Records shown =>
▼▼▼

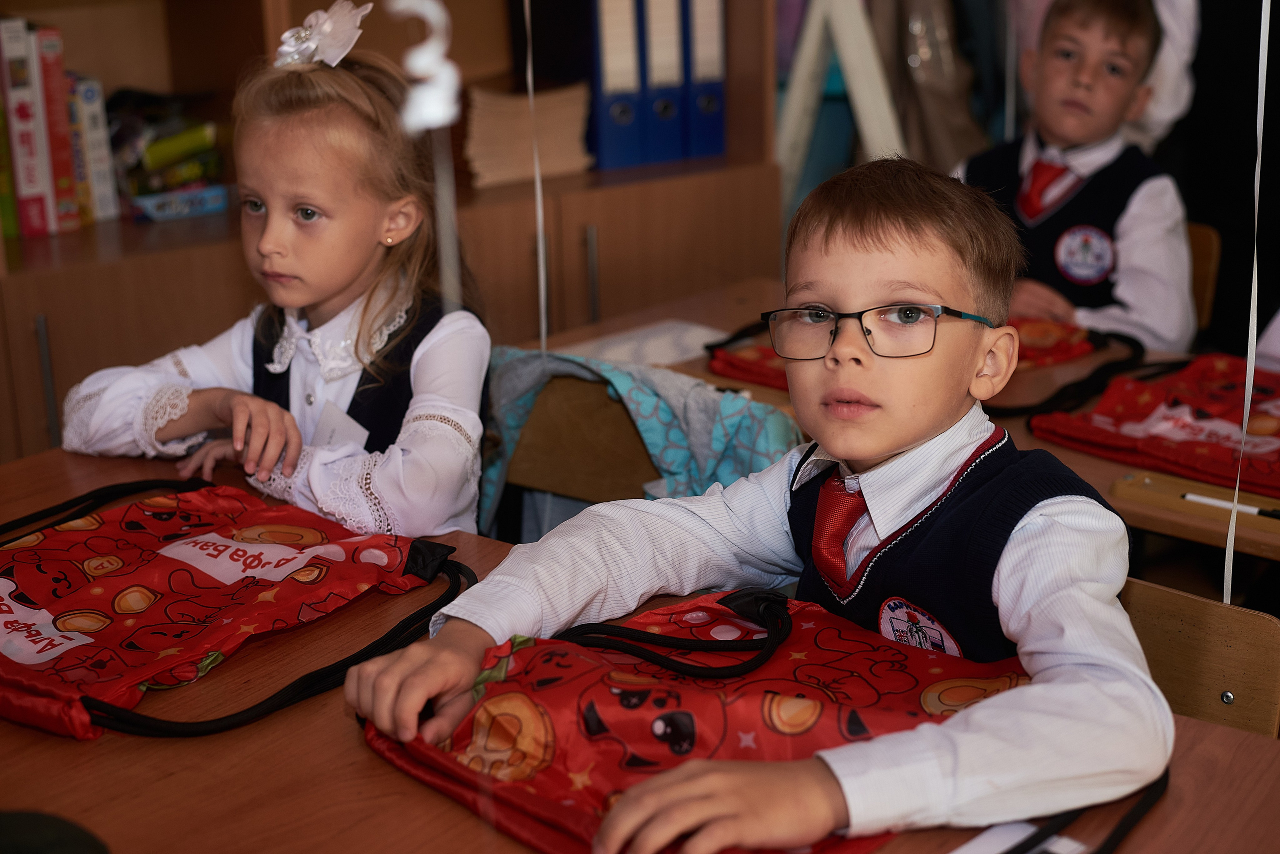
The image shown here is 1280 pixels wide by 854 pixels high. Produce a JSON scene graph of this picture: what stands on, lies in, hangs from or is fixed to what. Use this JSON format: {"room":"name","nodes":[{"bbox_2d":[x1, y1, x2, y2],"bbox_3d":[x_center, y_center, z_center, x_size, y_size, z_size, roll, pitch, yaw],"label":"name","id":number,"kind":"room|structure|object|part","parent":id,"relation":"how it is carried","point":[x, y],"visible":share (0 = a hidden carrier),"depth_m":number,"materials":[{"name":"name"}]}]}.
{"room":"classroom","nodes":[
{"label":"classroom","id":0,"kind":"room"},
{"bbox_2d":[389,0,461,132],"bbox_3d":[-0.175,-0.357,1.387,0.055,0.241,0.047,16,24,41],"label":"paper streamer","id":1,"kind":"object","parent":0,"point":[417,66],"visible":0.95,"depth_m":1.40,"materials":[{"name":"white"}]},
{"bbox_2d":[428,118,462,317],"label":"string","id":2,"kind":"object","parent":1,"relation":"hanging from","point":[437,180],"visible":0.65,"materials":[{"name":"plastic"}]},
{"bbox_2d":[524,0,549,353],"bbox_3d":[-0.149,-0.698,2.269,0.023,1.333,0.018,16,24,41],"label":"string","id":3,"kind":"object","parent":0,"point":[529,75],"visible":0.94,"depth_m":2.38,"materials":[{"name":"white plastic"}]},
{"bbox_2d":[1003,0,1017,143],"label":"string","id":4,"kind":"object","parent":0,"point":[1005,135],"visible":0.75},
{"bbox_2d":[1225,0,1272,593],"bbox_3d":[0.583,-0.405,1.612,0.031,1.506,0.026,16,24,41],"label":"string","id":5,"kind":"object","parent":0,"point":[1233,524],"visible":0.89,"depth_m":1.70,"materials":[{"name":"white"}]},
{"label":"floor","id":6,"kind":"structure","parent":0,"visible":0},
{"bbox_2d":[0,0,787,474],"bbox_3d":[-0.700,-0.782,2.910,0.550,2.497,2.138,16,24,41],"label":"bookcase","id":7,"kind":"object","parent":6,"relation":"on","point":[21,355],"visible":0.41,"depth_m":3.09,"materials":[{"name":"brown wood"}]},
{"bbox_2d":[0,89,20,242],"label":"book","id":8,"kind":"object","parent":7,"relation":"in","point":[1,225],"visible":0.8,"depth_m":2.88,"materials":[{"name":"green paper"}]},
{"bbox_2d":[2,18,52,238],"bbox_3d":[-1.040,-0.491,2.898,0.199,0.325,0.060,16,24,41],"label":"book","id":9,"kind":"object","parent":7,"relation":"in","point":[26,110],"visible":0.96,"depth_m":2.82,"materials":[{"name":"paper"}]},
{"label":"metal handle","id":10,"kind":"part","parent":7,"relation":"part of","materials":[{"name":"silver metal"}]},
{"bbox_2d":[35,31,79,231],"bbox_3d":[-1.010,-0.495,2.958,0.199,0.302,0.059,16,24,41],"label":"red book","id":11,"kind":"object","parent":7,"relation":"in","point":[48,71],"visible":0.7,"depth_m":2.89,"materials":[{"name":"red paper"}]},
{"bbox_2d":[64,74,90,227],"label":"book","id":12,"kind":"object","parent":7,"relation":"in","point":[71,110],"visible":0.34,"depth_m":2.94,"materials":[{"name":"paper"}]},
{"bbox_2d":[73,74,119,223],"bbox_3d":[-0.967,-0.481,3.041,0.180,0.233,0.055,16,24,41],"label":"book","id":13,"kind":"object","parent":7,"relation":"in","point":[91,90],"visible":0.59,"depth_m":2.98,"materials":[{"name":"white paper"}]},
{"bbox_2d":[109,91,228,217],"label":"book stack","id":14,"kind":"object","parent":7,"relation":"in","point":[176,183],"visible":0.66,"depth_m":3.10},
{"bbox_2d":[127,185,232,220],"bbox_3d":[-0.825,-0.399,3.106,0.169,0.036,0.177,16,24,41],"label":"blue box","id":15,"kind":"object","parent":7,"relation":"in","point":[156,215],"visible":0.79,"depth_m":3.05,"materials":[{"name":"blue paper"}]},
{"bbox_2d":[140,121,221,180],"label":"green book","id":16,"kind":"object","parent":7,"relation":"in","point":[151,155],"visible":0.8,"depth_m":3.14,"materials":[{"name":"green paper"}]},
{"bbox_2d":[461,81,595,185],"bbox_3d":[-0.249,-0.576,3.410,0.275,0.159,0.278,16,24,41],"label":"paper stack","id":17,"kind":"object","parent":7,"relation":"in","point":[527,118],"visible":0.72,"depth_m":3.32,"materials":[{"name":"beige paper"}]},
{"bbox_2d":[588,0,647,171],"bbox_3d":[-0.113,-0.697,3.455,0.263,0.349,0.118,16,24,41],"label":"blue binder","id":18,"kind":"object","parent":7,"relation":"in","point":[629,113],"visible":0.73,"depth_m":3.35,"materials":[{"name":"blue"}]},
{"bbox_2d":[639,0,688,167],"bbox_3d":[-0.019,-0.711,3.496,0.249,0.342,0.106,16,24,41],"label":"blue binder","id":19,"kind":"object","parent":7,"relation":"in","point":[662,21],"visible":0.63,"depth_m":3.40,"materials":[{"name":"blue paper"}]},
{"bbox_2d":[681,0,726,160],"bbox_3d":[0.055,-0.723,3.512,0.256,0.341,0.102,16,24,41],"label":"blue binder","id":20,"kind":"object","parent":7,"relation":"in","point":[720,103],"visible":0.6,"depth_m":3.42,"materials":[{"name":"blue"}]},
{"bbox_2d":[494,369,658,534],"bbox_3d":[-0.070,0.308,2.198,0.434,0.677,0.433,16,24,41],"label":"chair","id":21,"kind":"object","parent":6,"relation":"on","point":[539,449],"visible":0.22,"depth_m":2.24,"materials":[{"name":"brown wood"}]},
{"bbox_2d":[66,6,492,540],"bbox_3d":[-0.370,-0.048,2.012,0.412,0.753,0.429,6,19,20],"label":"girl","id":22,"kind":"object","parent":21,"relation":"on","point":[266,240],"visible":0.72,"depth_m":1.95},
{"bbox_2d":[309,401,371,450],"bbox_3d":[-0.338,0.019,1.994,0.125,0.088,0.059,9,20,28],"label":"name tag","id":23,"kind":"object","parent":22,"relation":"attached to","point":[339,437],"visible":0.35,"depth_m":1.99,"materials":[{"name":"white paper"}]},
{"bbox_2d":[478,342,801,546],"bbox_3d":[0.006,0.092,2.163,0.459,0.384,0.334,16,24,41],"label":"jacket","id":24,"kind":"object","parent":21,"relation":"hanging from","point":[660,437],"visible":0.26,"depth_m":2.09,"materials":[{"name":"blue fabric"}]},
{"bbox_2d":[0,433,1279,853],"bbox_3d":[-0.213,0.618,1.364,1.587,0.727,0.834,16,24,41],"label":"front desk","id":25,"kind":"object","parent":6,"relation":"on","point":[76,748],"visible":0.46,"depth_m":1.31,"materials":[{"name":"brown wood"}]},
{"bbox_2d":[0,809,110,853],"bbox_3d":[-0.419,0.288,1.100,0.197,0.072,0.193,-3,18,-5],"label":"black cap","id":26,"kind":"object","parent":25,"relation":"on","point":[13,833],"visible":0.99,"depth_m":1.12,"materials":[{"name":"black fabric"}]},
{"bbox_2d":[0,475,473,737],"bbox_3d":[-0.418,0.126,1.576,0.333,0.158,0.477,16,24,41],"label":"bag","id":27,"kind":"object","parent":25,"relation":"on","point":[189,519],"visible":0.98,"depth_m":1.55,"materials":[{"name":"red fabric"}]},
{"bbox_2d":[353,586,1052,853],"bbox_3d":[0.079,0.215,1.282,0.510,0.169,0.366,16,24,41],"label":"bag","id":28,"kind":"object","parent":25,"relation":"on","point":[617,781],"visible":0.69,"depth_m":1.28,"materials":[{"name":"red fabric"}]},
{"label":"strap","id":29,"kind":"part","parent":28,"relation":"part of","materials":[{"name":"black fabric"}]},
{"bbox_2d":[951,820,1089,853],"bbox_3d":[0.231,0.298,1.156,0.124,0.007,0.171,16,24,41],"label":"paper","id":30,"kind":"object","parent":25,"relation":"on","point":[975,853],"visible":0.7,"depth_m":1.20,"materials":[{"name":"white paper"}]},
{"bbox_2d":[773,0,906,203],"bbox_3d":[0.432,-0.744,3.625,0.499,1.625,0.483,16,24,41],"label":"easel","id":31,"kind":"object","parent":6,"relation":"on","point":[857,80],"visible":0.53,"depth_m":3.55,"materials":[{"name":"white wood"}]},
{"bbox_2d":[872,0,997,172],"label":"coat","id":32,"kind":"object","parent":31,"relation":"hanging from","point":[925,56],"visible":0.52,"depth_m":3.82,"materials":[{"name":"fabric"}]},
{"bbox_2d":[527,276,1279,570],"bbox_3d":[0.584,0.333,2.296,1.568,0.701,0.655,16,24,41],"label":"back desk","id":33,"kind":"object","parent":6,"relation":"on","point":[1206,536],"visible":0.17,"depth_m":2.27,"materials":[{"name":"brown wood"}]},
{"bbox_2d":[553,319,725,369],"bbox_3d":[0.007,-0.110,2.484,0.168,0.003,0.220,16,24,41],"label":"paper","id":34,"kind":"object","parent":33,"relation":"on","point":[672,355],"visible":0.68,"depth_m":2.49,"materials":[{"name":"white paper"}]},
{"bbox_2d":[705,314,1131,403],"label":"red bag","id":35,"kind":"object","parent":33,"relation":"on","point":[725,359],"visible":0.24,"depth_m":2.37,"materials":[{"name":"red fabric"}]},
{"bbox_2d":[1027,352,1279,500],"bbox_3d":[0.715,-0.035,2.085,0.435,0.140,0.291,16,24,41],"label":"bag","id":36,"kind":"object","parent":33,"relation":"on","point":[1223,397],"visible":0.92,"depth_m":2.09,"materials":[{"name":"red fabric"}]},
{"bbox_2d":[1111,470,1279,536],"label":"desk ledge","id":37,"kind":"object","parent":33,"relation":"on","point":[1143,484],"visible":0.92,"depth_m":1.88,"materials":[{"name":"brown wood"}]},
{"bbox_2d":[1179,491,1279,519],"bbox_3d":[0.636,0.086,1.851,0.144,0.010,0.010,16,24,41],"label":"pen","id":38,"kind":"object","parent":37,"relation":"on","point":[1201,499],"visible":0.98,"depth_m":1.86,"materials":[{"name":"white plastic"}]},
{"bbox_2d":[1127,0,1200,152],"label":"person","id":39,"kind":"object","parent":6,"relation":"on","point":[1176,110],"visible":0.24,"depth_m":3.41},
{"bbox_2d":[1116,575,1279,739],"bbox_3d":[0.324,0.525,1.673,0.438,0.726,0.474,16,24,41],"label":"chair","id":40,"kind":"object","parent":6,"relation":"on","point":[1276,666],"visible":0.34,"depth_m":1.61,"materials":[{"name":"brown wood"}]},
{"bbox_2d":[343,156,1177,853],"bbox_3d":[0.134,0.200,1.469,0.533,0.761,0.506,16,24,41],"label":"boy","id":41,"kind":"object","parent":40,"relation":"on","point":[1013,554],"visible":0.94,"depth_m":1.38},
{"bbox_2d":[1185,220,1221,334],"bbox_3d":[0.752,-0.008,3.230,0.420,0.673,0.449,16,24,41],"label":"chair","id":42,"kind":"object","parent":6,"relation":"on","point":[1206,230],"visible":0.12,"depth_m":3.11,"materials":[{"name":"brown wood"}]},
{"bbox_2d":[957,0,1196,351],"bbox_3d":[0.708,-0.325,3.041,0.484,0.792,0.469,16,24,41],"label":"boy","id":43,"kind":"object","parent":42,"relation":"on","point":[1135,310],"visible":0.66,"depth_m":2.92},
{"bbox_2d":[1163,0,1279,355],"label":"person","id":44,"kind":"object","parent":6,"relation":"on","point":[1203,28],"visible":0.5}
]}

▲▲▲

Task statement => From the listing above, copy every line where the string "person" is found.

Answer area =>
{"bbox_2d":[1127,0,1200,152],"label":"person","id":39,"kind":"object","parent":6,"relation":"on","point":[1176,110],"visible":0.24,"depth_m":3.41},
{"bbox_2d":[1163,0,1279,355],"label":"person","id":44,"kind":"object","parent":6,"relation":"on","point":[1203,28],"visible":0.5}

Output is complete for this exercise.